§ Work required
Convert the items below into a JSON list of strings with one string per line, leaving out blank lines and the picture markers.

[Input records start]

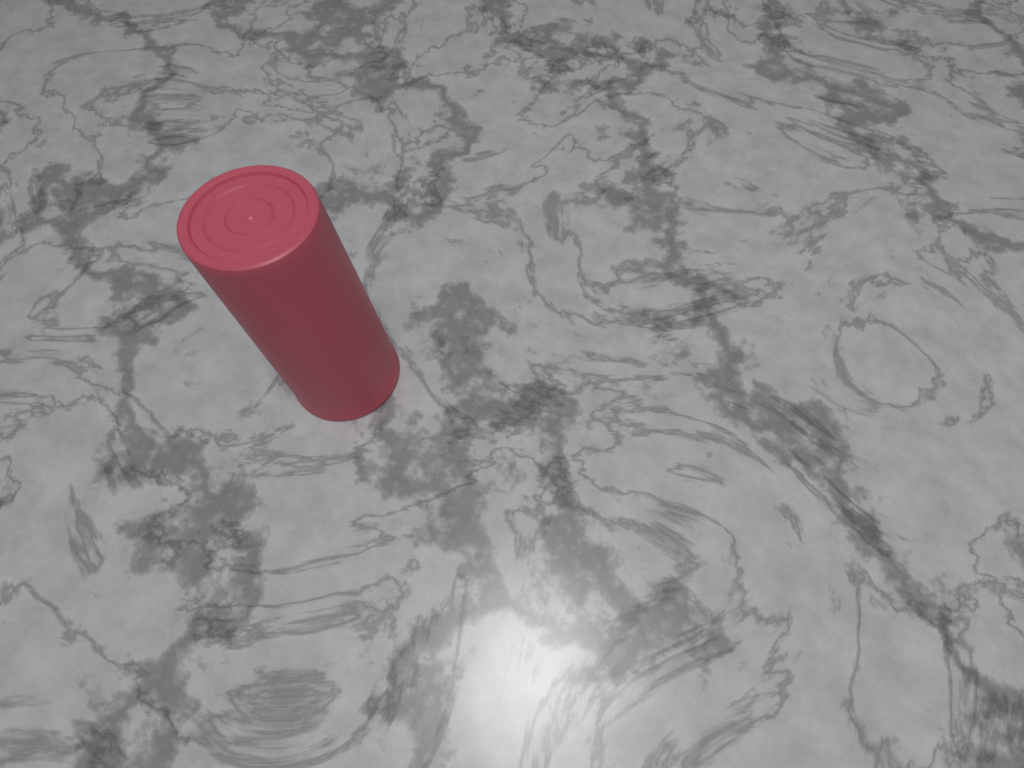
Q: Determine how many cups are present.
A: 1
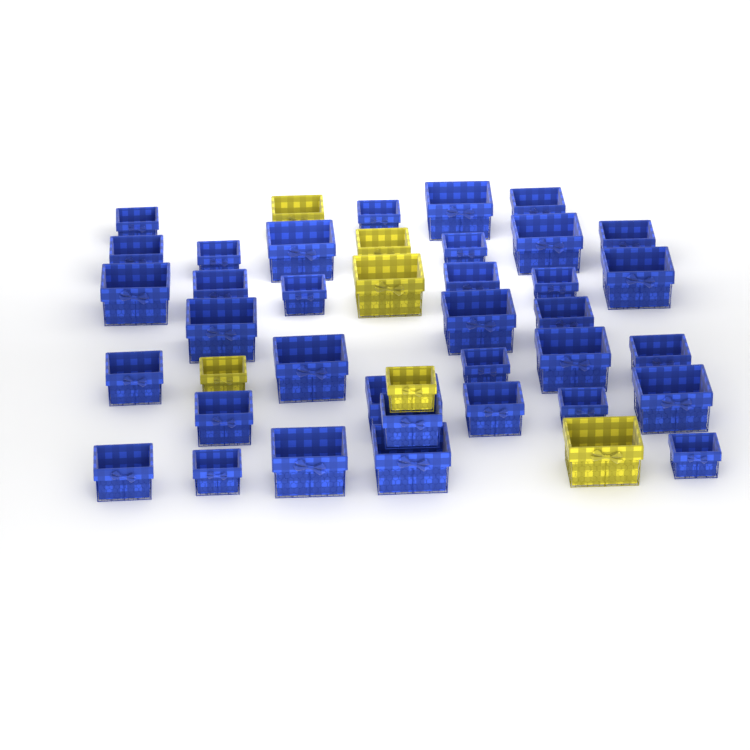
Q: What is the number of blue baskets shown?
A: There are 35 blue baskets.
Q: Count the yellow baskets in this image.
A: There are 6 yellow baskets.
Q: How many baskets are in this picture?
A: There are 41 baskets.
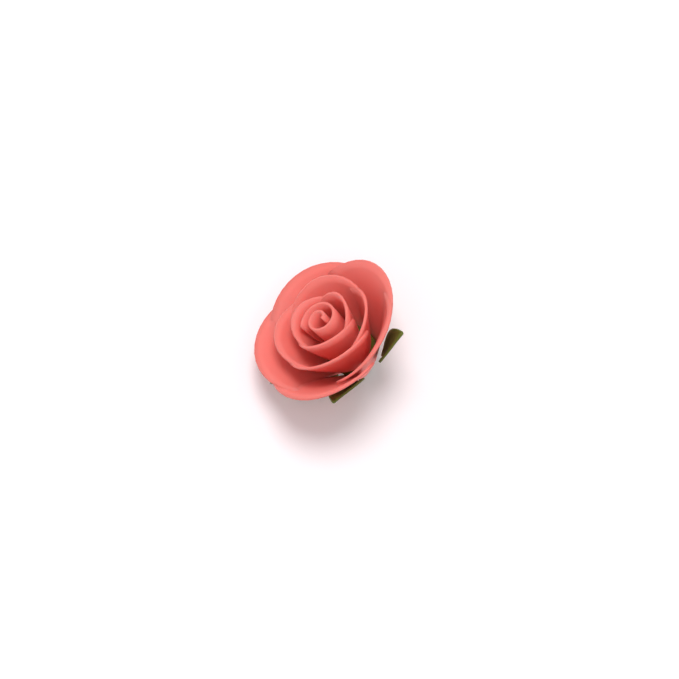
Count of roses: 1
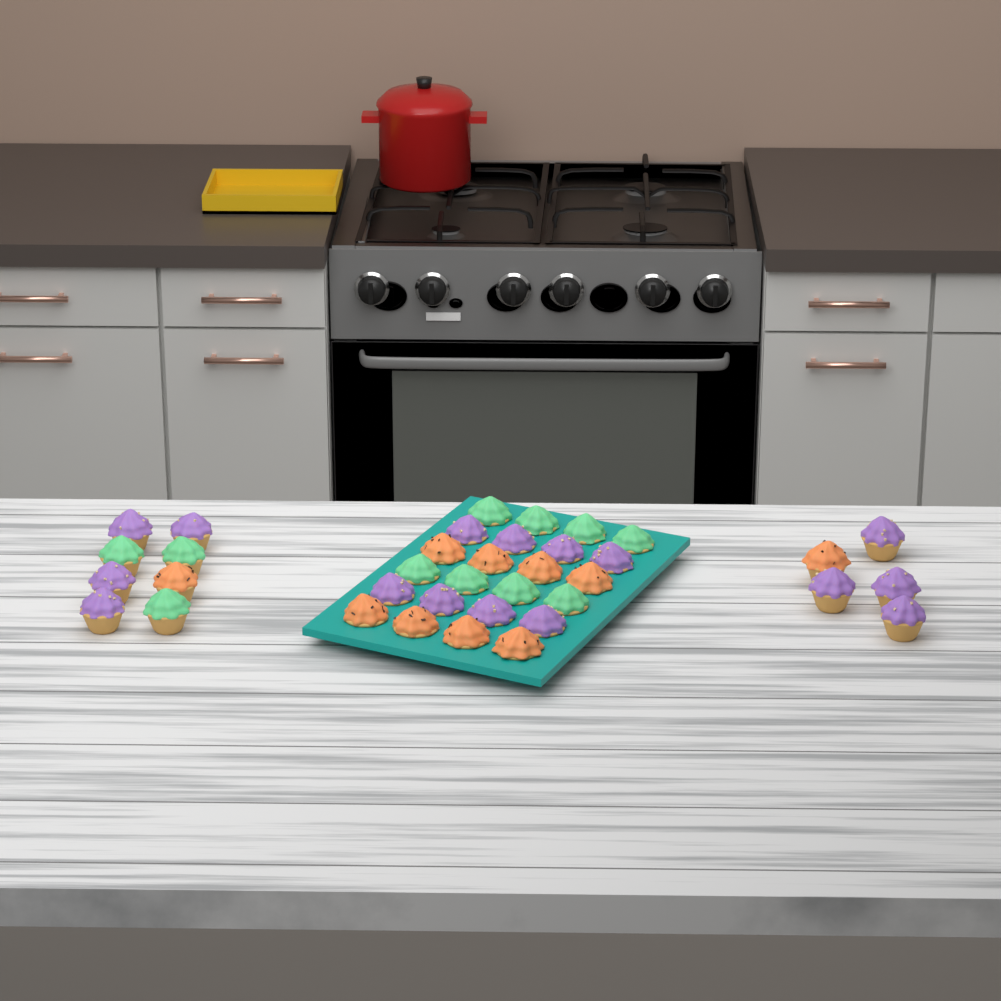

[Input records end]

§ Written response
[
  "Q: Determine how many cups are present.",
  "A: 1",
  "Q: What is the number of blue baskets shown?",
  "A: There are 35 blue baskets.",
  "Q: Count the yellow baskets in this image.",
  "A: There are 6 yellow baskets.",
  "Q: How many baskets are in this picture?",
  "A: There are 41 baskets.",
  "Count of roses: 1"
]